Singapore is currently ranked 20th in the world for cricket. In the 2017 SEA Games, Singapore won its first cricket gold meal. The Singapore cricket team has also beaten some of the best cricketing nations in the world like Zimbabwe, Scotland, and Canada and has turned in stellar performances at other international tournaments like the Asian Cricket Council Trophy and the International Cricket Council World Cup.
Yet despite all these accomplishments, the Singapore national cricket team doesn’t even have its own ground to practise in.
Against all odds
In fact, Singapore’s 2017 gold medal achievement was accomplished against all odds it seemed. Singapore Cricket Association (SCA) CEO Saad Khan Janjua explained: “One month before the SEA games, we lost the use of our regular training ground – the Kallang Drome – but you know what we did? We said ‘okay,’ no problem, we booked a field in Johor Bahru, put up our team in a cheap hotel and trained there.”
According to SCA President Mahmood Gaznavi, even the 2017 SEA games medals were not the team’s highest achievements. The Singapore cricket team’s performance in international tournaments like the Asian Cricket Council Trophy and the International Cricket Council World Cup, where they turned in performances “at various levels”, were greater accomplishments.
“We have beaten some very good teams, like Canada, Bermuda and Scotland. But I feel like we didn’t get the recognition,” he says. “Because it is in platform that the institutions here in Singapore don’t recognise.”
Most sports federations have a home, but cricket does not have one. It does not have to be a good location or in a prime area, but what we need is security of tenure.”

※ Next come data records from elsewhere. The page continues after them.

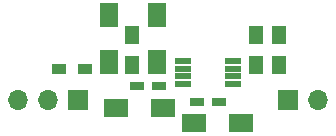
<source format=gts>
G04 #@! TF.GenerationSoftware,KiCad,Pcbnew,(5.1.6-0-10_14)*
G04 #@! TF.CreationDate,2021-04-27T10:54:01+09:00*
G04 #@! TF.ProjectId,qPCR-negative_voltage,71504352-2d6e-4656-9761-746976655f76,rev?*
G04 #@! TF.SameCoordinates,Original*
G04 #@! TF.FileFunction,Soldermask,Top*
G04 #@! TF.FilePolarity,Negative*
%FSLAX46Y46*%
G04 Gerber Fmt 4.6, Leading zero omitted, Abs format (unit mm)*
G04 Created by KiCad (PCBNEW (5.1.6-0-10_14)) date 2021-04-27 10:54:01*
%MOMM*%
%LPD*%
G01*
G04 APERTURE LIST*
%ADD10R,1.250000X1.500000*%
%ADD11R,1.200000X0.750000*%
%ADD12R,2.000000X1.600000*%
%ADD13R,1.600000X2.000000*%
%ADD14R,1.200000X0.900000*%
%ADD15R,1.700000X1.700000*%
%ADD16O,1.700000X1.700000*%
%ADD17R,1.470000X0.480000*%
G04 APERTURE END LIST*
D10*
X138800000Y-92750000D03*
X138800000Y-90250000D03*
X136900000Y-90250000D03*
X136900000Y-92750000D03*
D11*
X133750000Y-95900000D03*
X131850000Y-95900000D03*
D12*
X135600000Y-97700000D03*
X131600000Y-97700000D03*
D11*
X126750000Y-94500000D03*
X128650000Y-94500000D03*
D12*
X125000000Y-96400000D03*
X129000000Y-96400000D03*
D13*
X124400000Y-92500000D03*
X124400000Y-88500000D03*
D10*
X126400000Y-92750000D03*
X126400000Y-90250000D03*
D13*
X128500000Y-88500000D03*
X128500000Y-92500000D03*
D14*
X122400000Y-93100000D03*
X120200000Y-93100000D03*
D15*
X121800000Y-95700000D03*
D16*
X119260000Y-95700000D03*
X116720000Y-95700000D03*
D17*
X130650000Y-94375000D03*
X130650000Y-93725000D03*
X130650000Y-93075000D03*
X130650000Y-92425000D03*
X134950000Y-92425000D03*
X134950000Y-93075000D03*
X134950000Y-93725000D03*
X134950000Y-94375000D03*
D16*
X142120000Y-95700000D03*
D15*
X139580000Y-95700000D03*
M02*

</source>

– SCA President Mahmood Gaznavi
No training ground
Gaznavi says that there is also recognition for several types of sporting events – the SEA Games, the Asian Games, the Commonwealth Games and the Olympics. Cricket unfortunately is not a regular sport included in any of these events and world championship events and achievements are not readily recognised.
Gaznavi emphasizes that the most basic requirement – that of a dedicated ground for training – is one of the biggest challenges for further progress.
He says: “Because we don’t have a ground, we find that our programs are haphazard, and we cannot have good control of the direction we wish to take. When we had a ground in Kallang, we ran youth programs, classrooms, got logistical support like umpires, teaching courses, and programs to enhance the playing level of the team. And you’ve got to recognise that cricket cannot be a portion of a field. The ground has to be specially tailored ground for playing cricket – because 95% of the action is in the middle of the ground, where the strip is. You can’t share a field with hockey or cricket or rugby.”
“Most sports federations have a home,” Gaznavi adds. “But cricket does not have one. It does not have to be a good location or in a prime area, but what we need is security of tenure.”
Currently, the national team trains by renting the Indian Association’s field. However, as the Indian Association’s own lease is on a year-to-year basis, there is no security of tenure for cricket as well.
Our 20th position is not a permanent place. Where we go from here really depends on how we develop a skillful team of home-grown players. We need a world-class, high performance training facility if we are to continue playing with the big boys.”
– SCA CEO Saad Khan Janjua
There are currently 105 ‘cricket playing nations’ (countries that are members of the International Cricket Council). Out of these, 12 are test playing nations, out of which 5 countries automatically get a slot to vie for the Asia cup. Of the remaining 93 nations, according to Gaznavi, Singapore is a strong contender, along with three other nations – Hong Kong, Nepal and the United Arab Emirates – who are vying for a slot in the Asian Cup.
“We are just one step away from joining the giants of Asia like India, Pakistan, Sri Lanka, Bangladesh and Afghanistan in the Asia Cup,” said Saad. “It’s a qualifier that’s coming up later this year or next year. And we are also in the T20 Global world cricket qualifier and World cricket league qualifiers.”
However, Saad cautions: “Our 20th position is not a permanent place. Where we go from here really depends on how we develop a skillful team of home-grown players. We need a world-class, high performance training facility if we are to continue playing with the big boys. We hope to get a home like the other NSAs in Singapore.”